▶ [TASK INPUTS]
________

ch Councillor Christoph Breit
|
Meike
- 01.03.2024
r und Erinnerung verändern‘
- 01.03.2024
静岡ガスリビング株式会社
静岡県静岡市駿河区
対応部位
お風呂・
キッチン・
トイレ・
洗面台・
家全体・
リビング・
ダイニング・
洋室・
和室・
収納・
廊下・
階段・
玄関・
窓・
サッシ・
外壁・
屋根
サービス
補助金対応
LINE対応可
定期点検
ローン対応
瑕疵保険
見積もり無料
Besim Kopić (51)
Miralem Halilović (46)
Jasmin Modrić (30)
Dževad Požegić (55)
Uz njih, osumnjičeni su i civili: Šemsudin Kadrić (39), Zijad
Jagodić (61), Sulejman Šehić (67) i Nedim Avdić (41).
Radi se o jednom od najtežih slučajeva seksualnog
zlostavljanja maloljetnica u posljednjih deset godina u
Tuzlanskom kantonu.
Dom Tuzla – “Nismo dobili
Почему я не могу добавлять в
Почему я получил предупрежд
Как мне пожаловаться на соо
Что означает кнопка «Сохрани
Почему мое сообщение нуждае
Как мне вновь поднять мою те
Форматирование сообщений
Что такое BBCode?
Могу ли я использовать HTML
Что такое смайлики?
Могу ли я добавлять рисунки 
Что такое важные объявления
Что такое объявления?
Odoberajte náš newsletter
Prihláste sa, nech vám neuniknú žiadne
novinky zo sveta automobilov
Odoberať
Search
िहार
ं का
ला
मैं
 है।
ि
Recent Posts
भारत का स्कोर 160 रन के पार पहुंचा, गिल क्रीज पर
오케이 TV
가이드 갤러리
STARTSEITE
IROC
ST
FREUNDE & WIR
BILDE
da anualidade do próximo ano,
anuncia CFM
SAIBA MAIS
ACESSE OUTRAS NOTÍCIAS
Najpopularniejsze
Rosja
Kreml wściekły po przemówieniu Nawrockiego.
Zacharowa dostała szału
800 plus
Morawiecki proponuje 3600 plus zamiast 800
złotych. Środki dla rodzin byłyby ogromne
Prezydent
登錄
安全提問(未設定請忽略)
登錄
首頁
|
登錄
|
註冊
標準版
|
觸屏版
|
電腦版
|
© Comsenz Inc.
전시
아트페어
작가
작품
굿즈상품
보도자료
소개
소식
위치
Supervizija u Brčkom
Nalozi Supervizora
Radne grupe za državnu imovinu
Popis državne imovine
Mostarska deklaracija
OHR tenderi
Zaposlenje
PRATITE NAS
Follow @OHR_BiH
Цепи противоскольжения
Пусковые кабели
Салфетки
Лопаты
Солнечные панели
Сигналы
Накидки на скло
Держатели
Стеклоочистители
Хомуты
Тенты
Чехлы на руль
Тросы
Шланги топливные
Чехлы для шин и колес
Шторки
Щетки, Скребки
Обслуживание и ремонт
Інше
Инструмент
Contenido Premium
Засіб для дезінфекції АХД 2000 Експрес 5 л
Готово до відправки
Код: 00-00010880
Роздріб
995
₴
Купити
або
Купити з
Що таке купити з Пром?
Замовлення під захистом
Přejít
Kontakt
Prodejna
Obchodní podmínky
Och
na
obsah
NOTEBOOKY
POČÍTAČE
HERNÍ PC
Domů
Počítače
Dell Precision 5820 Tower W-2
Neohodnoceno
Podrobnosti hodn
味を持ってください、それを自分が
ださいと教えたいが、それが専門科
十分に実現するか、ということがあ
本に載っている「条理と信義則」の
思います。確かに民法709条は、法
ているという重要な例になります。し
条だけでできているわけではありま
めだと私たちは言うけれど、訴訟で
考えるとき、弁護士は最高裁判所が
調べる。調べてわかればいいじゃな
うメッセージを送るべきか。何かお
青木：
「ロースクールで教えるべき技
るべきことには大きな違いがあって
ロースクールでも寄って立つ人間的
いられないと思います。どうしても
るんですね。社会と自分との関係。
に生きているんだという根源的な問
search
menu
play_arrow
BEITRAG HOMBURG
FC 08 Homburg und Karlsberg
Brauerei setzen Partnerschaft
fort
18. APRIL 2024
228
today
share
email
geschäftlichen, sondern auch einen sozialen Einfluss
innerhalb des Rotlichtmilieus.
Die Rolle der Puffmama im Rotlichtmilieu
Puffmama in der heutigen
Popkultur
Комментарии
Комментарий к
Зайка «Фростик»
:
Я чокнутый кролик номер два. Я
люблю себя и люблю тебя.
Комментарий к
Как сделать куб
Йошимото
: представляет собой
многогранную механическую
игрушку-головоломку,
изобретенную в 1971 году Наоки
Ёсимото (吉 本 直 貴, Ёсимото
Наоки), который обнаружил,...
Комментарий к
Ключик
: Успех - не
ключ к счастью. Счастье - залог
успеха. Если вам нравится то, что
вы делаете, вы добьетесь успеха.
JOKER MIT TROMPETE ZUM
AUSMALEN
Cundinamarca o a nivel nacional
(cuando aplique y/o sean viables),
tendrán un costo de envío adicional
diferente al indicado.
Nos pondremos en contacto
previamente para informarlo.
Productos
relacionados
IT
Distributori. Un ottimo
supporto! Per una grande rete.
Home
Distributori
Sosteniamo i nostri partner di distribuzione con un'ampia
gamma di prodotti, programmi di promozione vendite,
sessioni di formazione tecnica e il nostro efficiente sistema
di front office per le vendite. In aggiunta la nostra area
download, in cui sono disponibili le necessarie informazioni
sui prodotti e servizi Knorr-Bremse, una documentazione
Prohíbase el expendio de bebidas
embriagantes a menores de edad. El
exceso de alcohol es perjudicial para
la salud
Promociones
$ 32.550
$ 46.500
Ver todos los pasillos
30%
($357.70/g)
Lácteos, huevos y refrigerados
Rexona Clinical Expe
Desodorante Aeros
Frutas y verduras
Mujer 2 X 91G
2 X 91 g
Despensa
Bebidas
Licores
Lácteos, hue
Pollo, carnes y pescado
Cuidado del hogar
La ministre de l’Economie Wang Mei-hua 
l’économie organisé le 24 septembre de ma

________

▶ [EXERCISE PROMPT]
The only acceptable answer is the full set of entries, repeated exactly.

▶ [EXPECTED ANSWER]
ch Councillor Christoph Breit
|
Meike
- 01.03.2024
r und Erinnerung verändern‘
- 01.03.2024
静岡ガスリビング株式会社
静岡県静岡市駿河区
対応部位
お風呂・
キッチン・
トイレ・
洗面台・
家全体・
リビング・
ダイニング・
洋室・
和室・
収納・
廊下・
階段・
玄関・
窓・
サッシ・
外壁・
屋根
サービス
補助金対応
LINE対応可
定期点検
ローン対応
瑕疵保険
見積もり無料
Besim Kopić (51)
Miralem Halilović (46)
Jasmin Modrić (30)
Dževad Požegić (55)
Uz njih, osumnjičeni su i civili: Šemsudin Kadrić (39), Zijad
Jagodić (61), Sulejman Šehić (67) i Nedim Avdić (41).
Radi se o jednom od najtežih slučajeva seksualnog
zlostavljanja maloljetnica u posljednjih deset godina u
Tuzlanskom kantonu.
Dom Tuzla – “Nismo dobili
Почему я не могу добавлять в
Почему я получил предупрежд
Как мне пожаловаться на соо
Что означает кнопка «Сохрани
Почему мое сообщение нуждае
Как мне вновь поднять мою те
Форматирование сообщений
Что такое BBCode?
Могу ли я использовать HTML
Что такое смайлики?
Могу ли я добавлять рисунки 
Что такое важные объявления
Что такое объявления?
Odoberajte náš newsletter
Prihláste sa, nech vám neuniknú žiadne
novinky zo sveta automobilov
Odoberať
Search
िहार
ं का
ला
मैं
 है।
ि
Recent Posts
भारत का स्कोर 160 रन के पार पहुंचा, गिल क्रीज पर
오케이 TV
가이드 갤러리
STARTSEITE
IROC
ST
FREUNDE & WIR
BILDE
da anualidade do próximo ano,
anuncia CFM
SAIBA MAIS
ACESSE OUTRAS NOTÍCIAS
Najpopularniejsze
Rosja
Kreml wściekły po przemówieniu Nawrockiego.
Zacharowa dostała szału
800 plus
Morawiecki proponuje 3600 plus zamiast 800
złotych. Środki dla rodzin byłyby ogromne
Prezydent
登錄
安全提問(未設定請忽略)
登錄
首頁
|
登錄
|
註冊
標準版
|
觸屏版
|
電腦版
|
© Comsenz Inc.
전시
아트페어
작가
작품
굿즈상품
보도자료
소개
소식
위치
Supervizija u Brčkom
Nalozi Supervizora
Radne grupe za državnu imovinu
Popis državne imovine
Mostarska deklaracija
OHR tenderi
Zaposlenje
PRATITE NAS
Follow @OHR_BiH
Цепи противоскольжения
Пусковые кабели
Салфетки
Лопаты
Солнечные панели
Сигналы
Накидки на скло
Держатели
Стеклоочистители
Хомуты
Тенты
Чехлы на руль
Тросы
Шланги топливные
Чехлы для шин и колес
Шторки
Щетки, Скребки
Обслуживание и ремонт
Інше
Инструмент
Contenido Premium
Засіб для дезінфекції АХД 2000 Експрес 5 л
Готово до відправки
Код: 00-00010880
Роздріб
995
₴
Купити
або
Купити з
Що таке купити з Пром?
Замовлення під захистом
Přejít
Kontakt
Prodejna
Obchodní podmínky
Och
na
obsah
NOTEBOOKY
POČÍTAČE
HERNÍ PC
Domů
Počítače
Dell Precision 5820 Tower W-2
Neohodnoceno
Podrobnosti hodn
味を持ってください、それを自分が
ださいと教えたいが、それが専門科
十分に実現するか、ということがあ
本に載っている「条理と信義則」の
思います。確かに民法709条は、法
ているという重要な例になります。し
条だけでできているわけではありま
めだと私たちは言うけれど、訴訟で
考えるとき、弁護士は最高裁判所が
調べる。調べてわかればいいじゃな
うメッセージを送るべきか。何かお
青木：
「ロースクールで教えるべき技
るべきことには大きな違いがあって
ロースクールでも寄って立つ人間的
いられないと思います。どうしても
るんですね。社会と自分との関係。
に生きているんだという根源的な問
search
menu
play_arrow
BEITRAG HOMBURG
FC 08 Homburg und Karlsberg
Brauerei setzen Partnerschaft
fort
18. APRIL 2024
228
today
share
email
geschäftlichen, sondern auch einen sozialen Einfluss
innerhalb des Rotlichtmilieus.
Die Rolle der Puffmama im Rotlichtmilieu
Puffmama in der heutigen
Popkultur
Комментарии
Комментарий к
Зайка «Фростик»
:
Я чокнутый кролик номер два. Я
люблю себя и люблю тебя.
Комментарий к
Как сделать куб
Йошимото
: представляет собой
многогранную механическую
игрушку-головоломку,
изобретенную в 1971 году Наоки
Ёсимото (吉 本 直 貴, Ёсимото
Наоки), который обнаружил,...
Комментарий к
Ключик
: Успех - не
ключ к счастью. Счастье - залог
успеха. Если вам нравится то, что
вы делаете, вы добьетесь успеха.
JOKER MIT TROMPETE ZUM
AUSMALEN
Cundinamarca o a nivel nacional
(cuando aplique y/o sean viables),
tendrán un costo de envío adicional
diferente al indicado.
Nos pondremos en contacto
previamente para informarlo.
Productos
relacionados
IT
Distributori. Un ottimo
supporto! Per una grande rete.
Home
Distributori
Sosteniamo i nostri partner di distribuzione con un'ampia
gamma di prodotti, programmi di promozione vendite,
sessioni di formazione tecnica e il nostro efficiente sistema
di front office per le vendite. In aggiunta la nostra area
download, in cui sono disponibili le necessarie informazioni
sui prodotti e servizi Knorr-Bremse, una documentazione
Prohíbase el expendio de bebidas
embriagantes a menores de edad. El
exceso de alcohol es perjudicial para
la salud
Promociones
$ 32.550
$ 46.500
Ver todos los pasillos
30%
($357.70/g)
Lácteos, huevos y refrigerados
Rexona Clinical Expe
Desodorante Aeros
Frutas y verduras
Mujer 2 X 91G
2 X 91 g
Despensa
Bebidas
Licores
Lácteos, hue
Pollo, carnes y pescado
Cuidado del hogar
La ministre de l’Economie Wang Mei-hua 
l’économie organisé le 24 septembre de ma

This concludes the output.